古賀正秀先生は晩年にアメリカのオステオパシー医科大学の寄附講座の教授になった人物だから、最高の治療師に出会うことができた。
私は古賀先生の弟子から治療手技を説明したビデオ12本(昭和53年に撮影)をいただいた。その弟子はオステオパシーの技術を私に継いで欲しいと、金庫にしまっていた秘蔵のビデオを多くの弟子や医師に渡さず私に託したのだった。
内臓疾患を治せるのは私のクリニック以外いない

膠原病患者を治療中の古賀先生
現在、古賀先生や丸茂先生の弟子にも内臓疾患を治せる治療師はいない。理由は明白で、誰もマッサージ師に内臓疾患を治してくれとは行かないからだ。患者が来なければ、腕のあげようがない。
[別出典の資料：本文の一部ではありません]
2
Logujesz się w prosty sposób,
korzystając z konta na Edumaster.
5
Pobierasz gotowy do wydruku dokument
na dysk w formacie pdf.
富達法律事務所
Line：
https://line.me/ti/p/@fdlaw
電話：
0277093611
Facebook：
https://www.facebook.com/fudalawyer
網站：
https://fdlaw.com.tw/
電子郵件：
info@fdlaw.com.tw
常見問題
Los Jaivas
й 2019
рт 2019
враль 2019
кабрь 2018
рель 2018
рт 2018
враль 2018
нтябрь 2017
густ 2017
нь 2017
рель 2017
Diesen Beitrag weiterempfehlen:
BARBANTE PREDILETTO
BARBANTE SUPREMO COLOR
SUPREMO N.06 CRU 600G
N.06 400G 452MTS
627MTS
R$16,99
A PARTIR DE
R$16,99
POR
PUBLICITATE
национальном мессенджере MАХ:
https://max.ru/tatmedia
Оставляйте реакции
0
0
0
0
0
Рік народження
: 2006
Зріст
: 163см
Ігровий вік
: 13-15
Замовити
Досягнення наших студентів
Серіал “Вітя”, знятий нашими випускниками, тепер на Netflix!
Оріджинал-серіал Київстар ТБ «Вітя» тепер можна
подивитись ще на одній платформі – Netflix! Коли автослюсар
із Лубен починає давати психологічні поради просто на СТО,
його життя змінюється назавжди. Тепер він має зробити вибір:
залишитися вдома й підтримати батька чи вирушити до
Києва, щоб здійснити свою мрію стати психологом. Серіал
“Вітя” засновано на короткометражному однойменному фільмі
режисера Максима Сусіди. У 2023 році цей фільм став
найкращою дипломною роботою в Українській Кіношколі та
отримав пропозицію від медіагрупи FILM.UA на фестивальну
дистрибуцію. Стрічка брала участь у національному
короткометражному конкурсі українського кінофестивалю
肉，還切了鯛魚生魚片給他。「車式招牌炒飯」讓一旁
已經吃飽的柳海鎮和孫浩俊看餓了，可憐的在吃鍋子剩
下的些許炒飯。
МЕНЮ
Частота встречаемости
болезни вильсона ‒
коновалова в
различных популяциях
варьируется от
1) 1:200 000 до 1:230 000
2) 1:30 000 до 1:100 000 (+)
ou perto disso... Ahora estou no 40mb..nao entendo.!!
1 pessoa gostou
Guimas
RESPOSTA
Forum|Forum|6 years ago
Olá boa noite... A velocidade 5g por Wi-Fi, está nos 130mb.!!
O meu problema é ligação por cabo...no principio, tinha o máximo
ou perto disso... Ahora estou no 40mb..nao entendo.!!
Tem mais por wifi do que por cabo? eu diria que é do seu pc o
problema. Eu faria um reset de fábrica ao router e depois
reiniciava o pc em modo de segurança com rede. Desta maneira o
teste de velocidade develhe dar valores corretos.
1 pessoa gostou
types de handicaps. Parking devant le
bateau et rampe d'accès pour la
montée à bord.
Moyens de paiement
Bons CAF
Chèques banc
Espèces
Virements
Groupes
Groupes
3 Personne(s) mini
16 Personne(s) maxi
私のクリニックは漢方クリニックだから内臓疾患の患者さんが多い。私は従業員に何年もかけて不整脈、膵炎、リウマチなどの治療法を教えてきたから相当に上手くなおせる。
無論、整形外科的な疾患も上手に治せるようになる。
現在、医者も患者さんも手技で内臓疾患が治るとは思っていない。だから私の技術を知っているのは、私の患者と弟子しかいない。私が仕事をやめたら何十年もかけて作ってきた私の技術も失われてしまう。この技術を残すためには弟子が内臓疾患を治せる技術を持っているのだと広く世間に知ってもらう必要がある。
弟子は私ほど上手ではなくとも、何年も学ぶうちに様々な内臓疾患を治せるようになっている。だから弟子たちにはクリニックに勤めながら空いた時間をフリーランスとして、内臓疾患を治す治療を広めるように勧めている。